(Beginning of THE RECORDS)

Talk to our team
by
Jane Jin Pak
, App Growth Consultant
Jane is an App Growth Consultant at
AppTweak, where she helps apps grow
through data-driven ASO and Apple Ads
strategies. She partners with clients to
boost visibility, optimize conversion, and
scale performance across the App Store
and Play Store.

(End of THE RECORDS)
(Beginning of THE RECORDS)

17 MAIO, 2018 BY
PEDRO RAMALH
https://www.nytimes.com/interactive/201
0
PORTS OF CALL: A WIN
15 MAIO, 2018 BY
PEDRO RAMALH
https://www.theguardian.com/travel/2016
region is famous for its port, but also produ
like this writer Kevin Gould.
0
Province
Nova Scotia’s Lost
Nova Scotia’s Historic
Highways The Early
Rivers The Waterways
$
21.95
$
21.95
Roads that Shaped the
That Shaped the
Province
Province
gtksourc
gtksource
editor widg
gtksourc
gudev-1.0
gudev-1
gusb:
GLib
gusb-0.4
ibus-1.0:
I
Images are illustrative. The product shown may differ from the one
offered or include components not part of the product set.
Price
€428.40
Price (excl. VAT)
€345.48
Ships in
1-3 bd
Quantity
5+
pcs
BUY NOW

(End of THE RECORDS)
(Beginning of THE RECORDS)

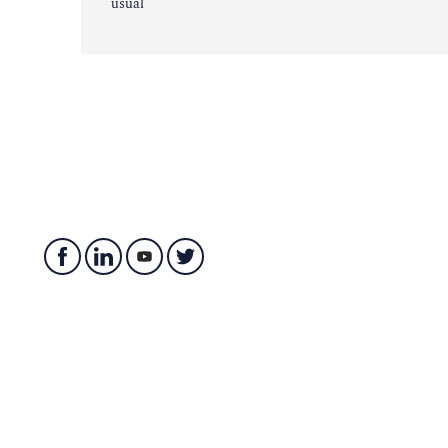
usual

(End of THE RECORDS)

WHAT TO WORK ON:
Above are the records. Print exactly, and only, the lines from the line with "Talk to our team" to the line with "boost visibility, optimize conversion, and", both inclusive.

EXERCISE RESPONSE:
Talk to our team
by
Jane Jin Pak
, App Growth Consultant
Jane is an App Growth Consultant at
AppTweak, where she helps apps grow
through data-driven ASO and Apple Ads
strategies. She partners with clients to
boost visibility, optimize conversion, and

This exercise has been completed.